SUPPLIED DATA below:
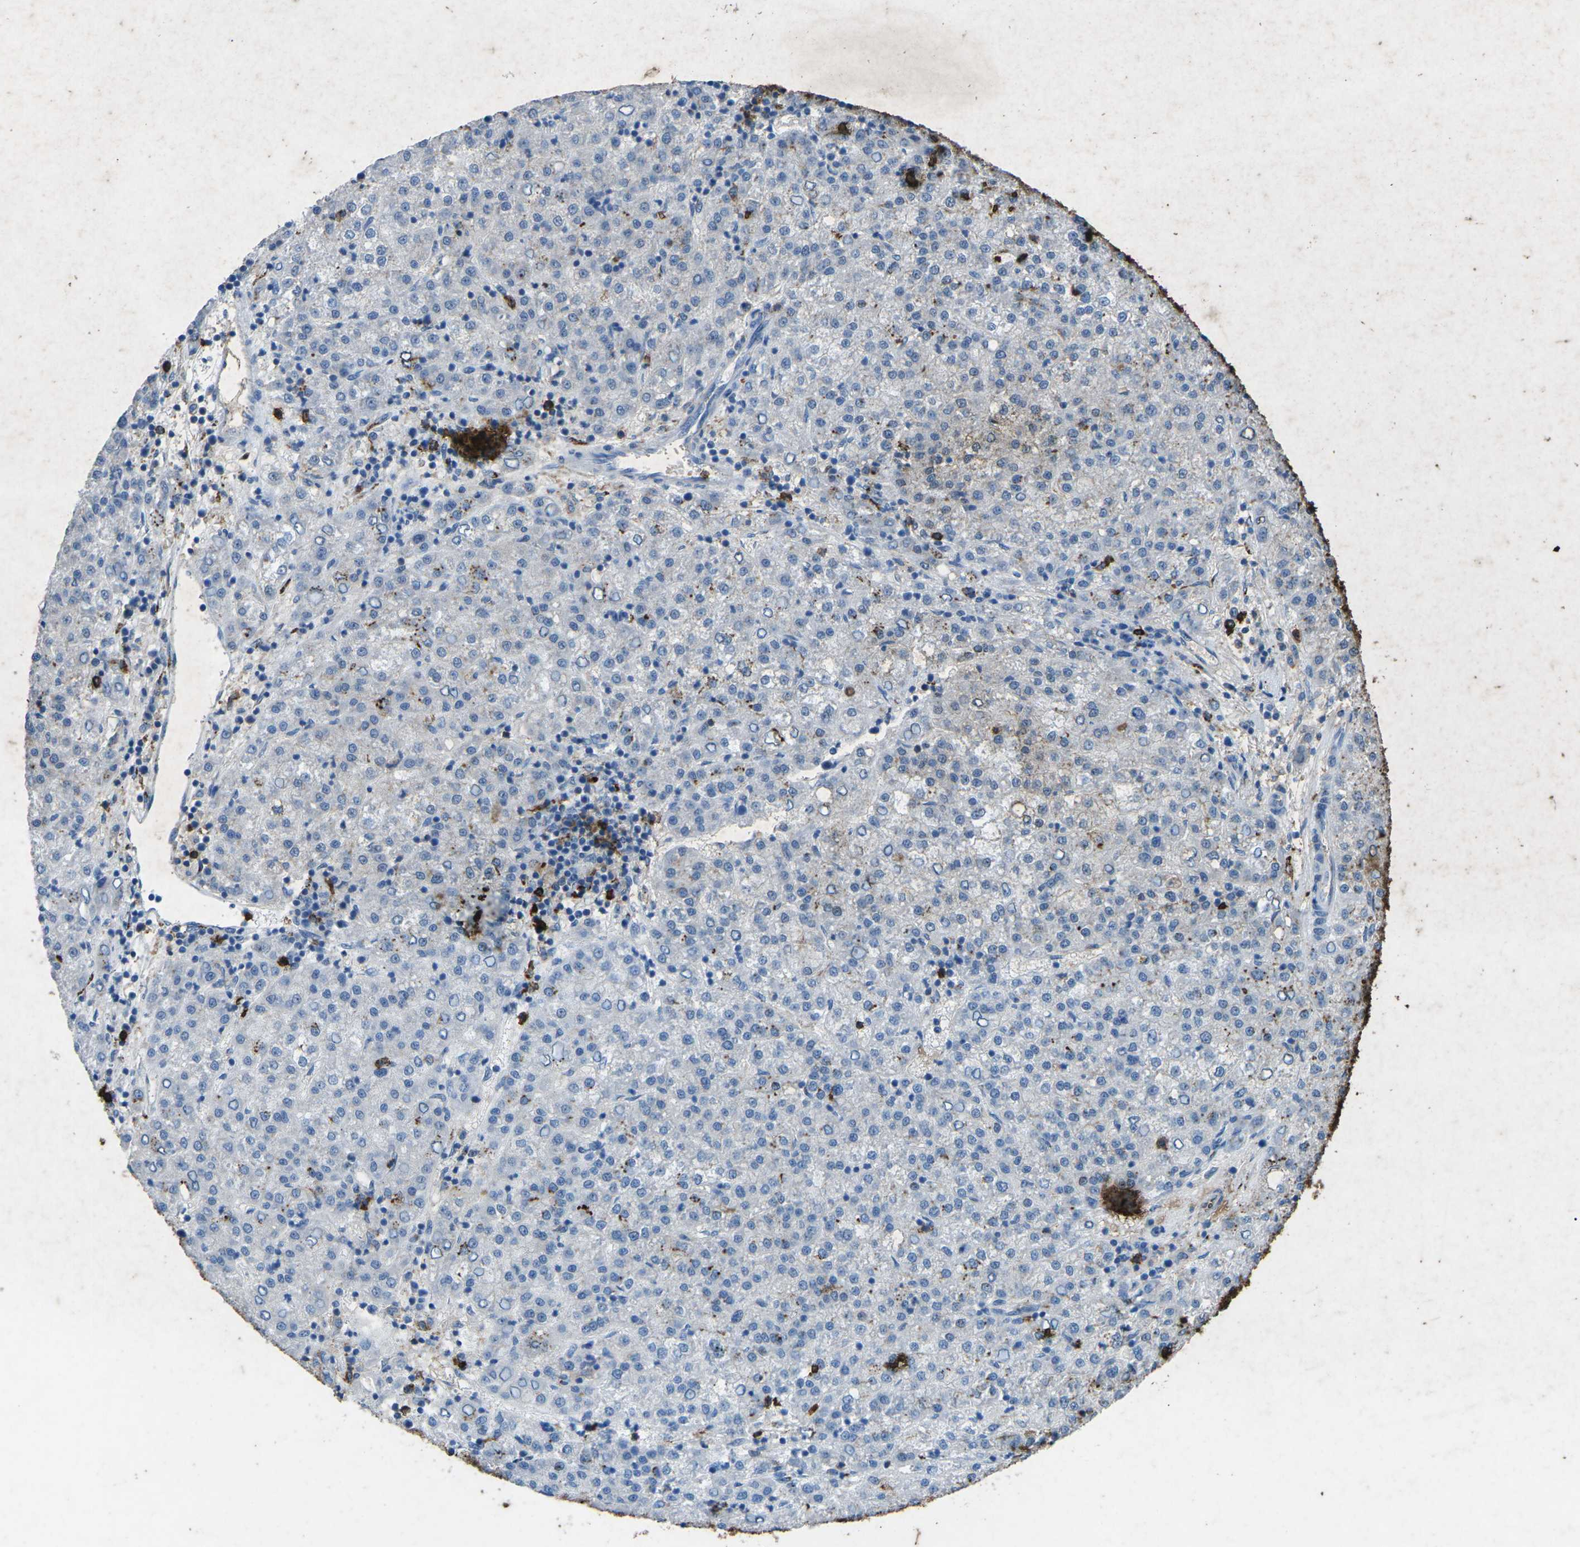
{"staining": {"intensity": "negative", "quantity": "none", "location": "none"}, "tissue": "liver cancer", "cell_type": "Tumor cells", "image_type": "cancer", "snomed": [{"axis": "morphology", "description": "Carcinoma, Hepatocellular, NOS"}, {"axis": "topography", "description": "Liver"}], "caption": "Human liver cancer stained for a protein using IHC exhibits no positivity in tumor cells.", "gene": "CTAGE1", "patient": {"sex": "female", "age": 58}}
End of SUPPLIED DATA.
SUPPLIED DATA below:
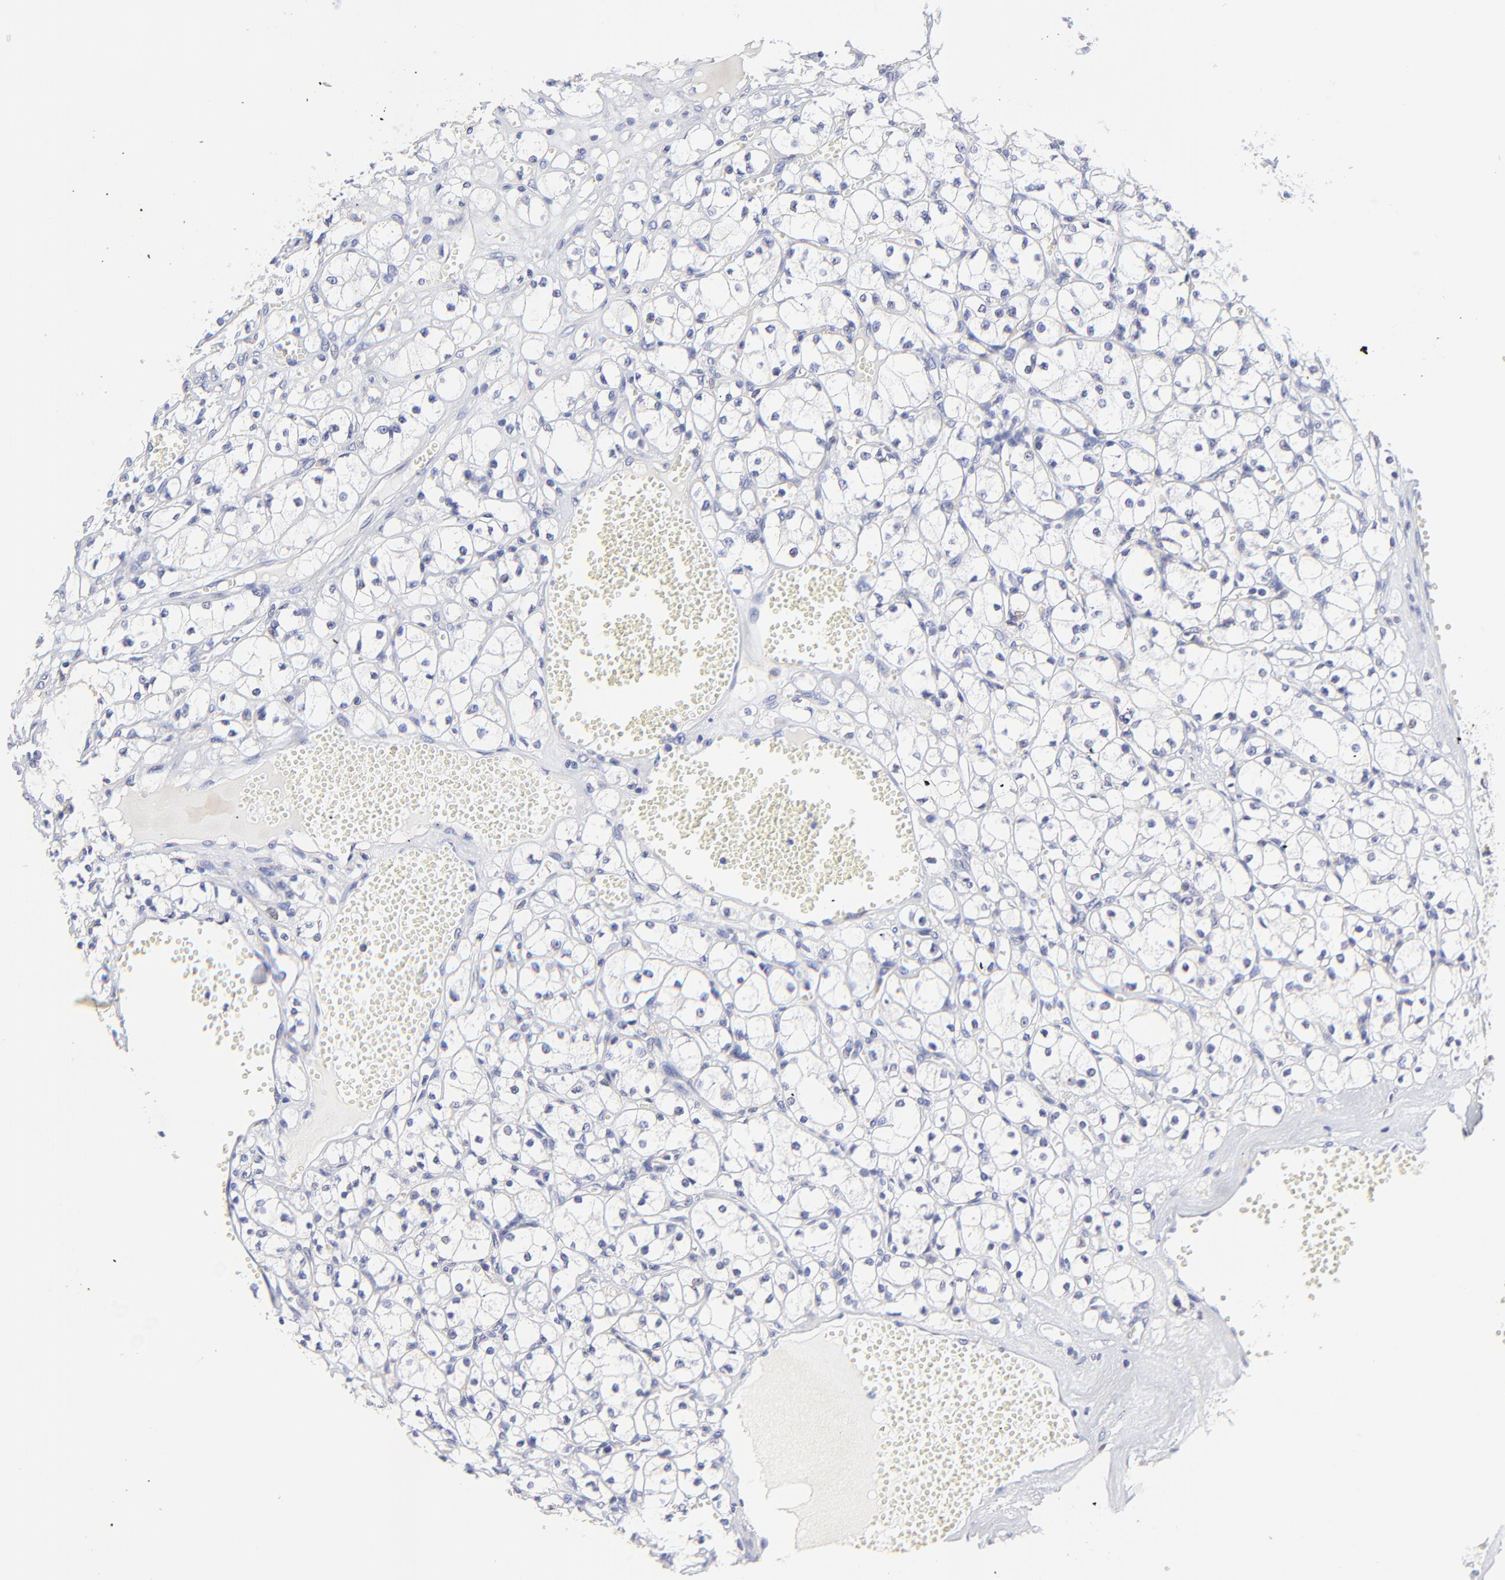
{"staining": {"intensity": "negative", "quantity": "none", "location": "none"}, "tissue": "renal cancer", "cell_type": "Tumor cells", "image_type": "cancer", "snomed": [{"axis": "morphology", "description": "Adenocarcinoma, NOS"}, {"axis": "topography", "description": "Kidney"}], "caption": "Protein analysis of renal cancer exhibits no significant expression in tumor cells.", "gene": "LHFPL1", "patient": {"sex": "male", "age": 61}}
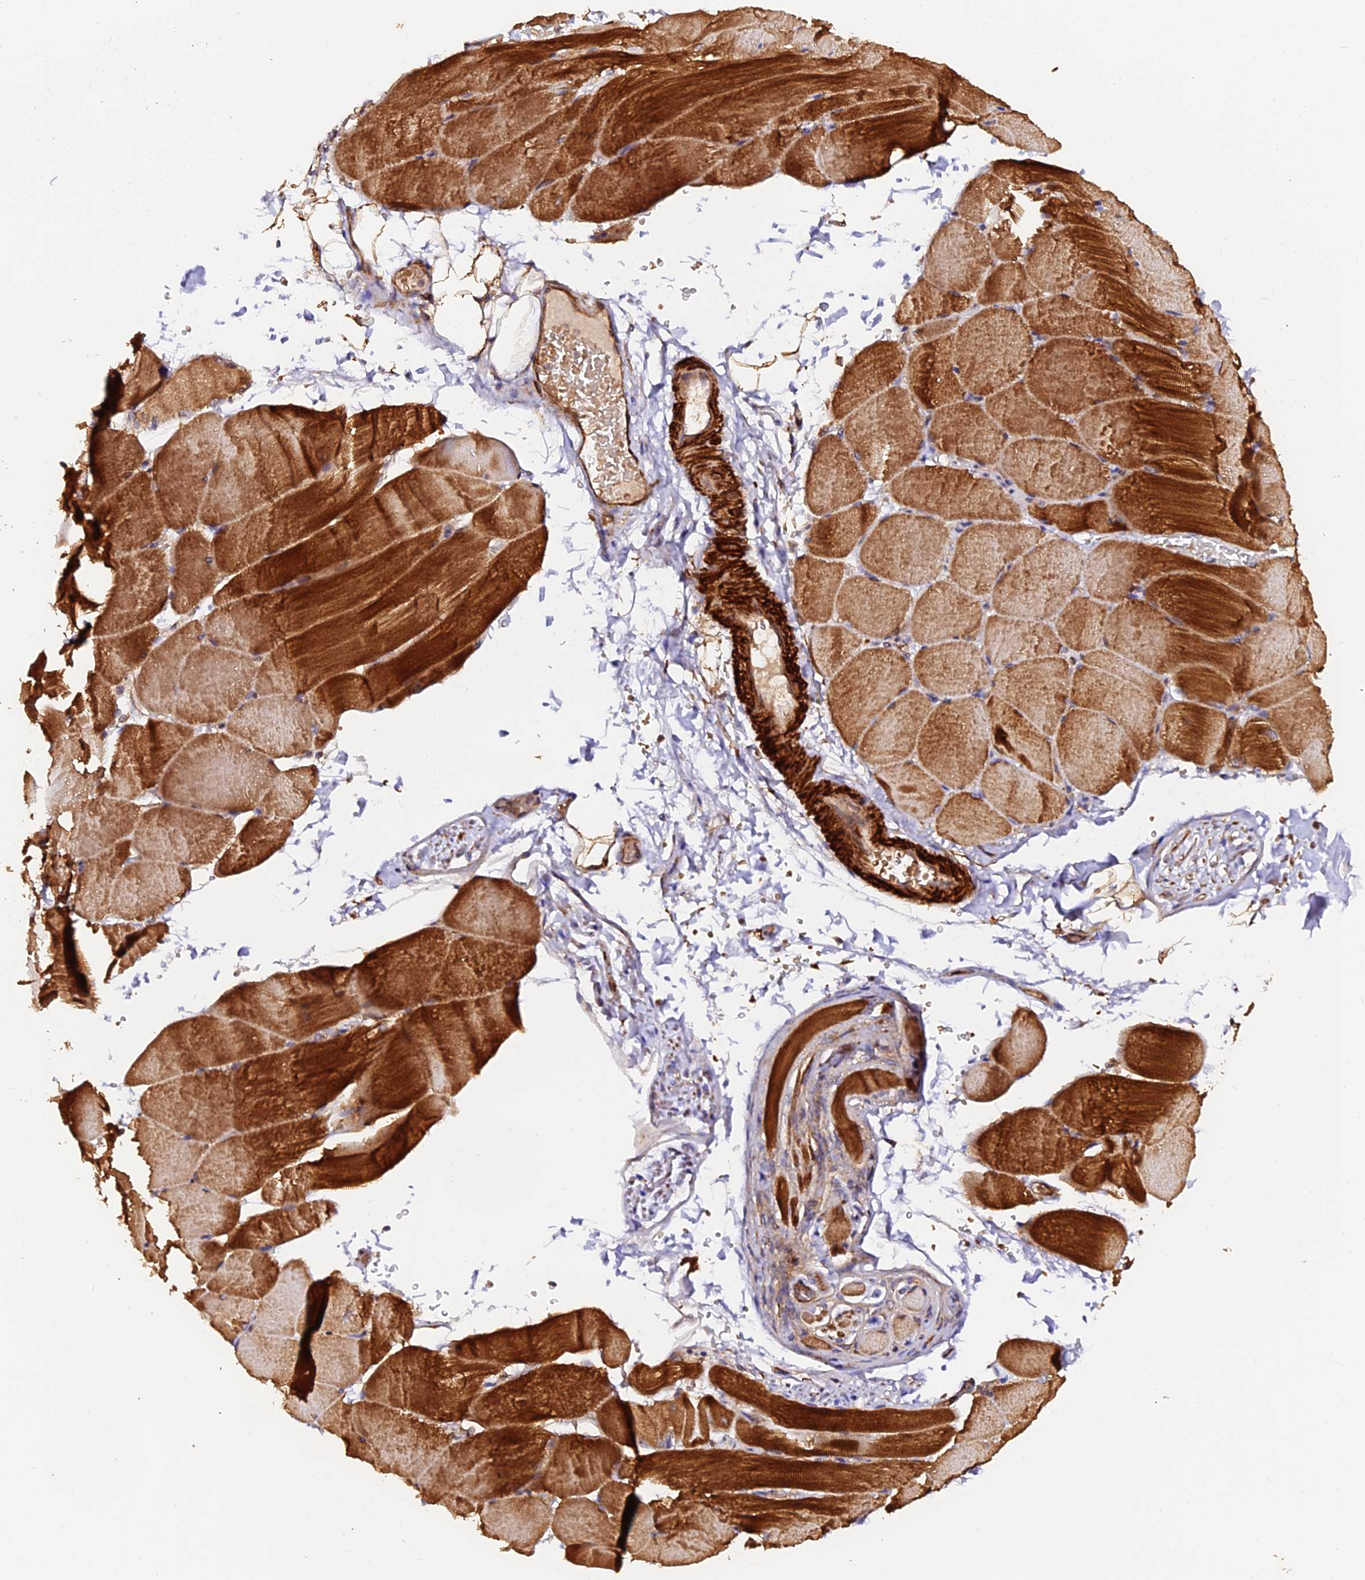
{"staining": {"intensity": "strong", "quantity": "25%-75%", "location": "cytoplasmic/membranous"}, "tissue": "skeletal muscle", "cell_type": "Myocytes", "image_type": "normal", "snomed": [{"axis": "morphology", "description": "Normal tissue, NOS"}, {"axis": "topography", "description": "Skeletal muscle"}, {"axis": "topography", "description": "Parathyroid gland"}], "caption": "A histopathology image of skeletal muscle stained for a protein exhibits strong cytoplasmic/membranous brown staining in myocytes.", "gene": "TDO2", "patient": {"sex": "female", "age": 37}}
End of SUPPLIED DATA.
> **INSTRUCTIONS FOR THE TASK**
Range to copy from the listing above: the line with "analysis of renal" through the line with "histopathology image of". Transcribe it exactly and skip the pictures.

> **SOLVED EXERCISE**
{"staining": {"intensity": "negative", "quantity": "none", "location": "none"}, "tissue": "renal cancer", "cell_type": "Tumor cells", "image_type": "cancer", "snomed": [{"axis": "morphology", "description": "Adenocarcinoma, NOS"}, {"axis": "topography", "description": "Kidney"}], "caption": "Protein analysis of renal cancer exhibits no significant expression in tumor cells.", "gene": "LHFPL1", "patient": {"sex": "male", "age": 61}}
{"staining": {"intensity": "strong", "quantity": "25%-75%", "location": "cytoplasmic/membranous"}, "tissue": "skeletal muscle", "cell_type": "Myocytes", "image_type": "normal", "snomed": [{"axis": "morphology", "description": "Normal tissue, NOS"}, {"axis": "topography", "description": "Skeletal muscle"}, {"axis": "topography", "description": "Parathyroid gland"}], "caption": "A histopathology image of skeletal muscle stained for a protein exhibits strong cytoplasmic/membranous brown staining in myocytes.", "gene": "TDO2", "patient": {"sex": "female", "age": 37}}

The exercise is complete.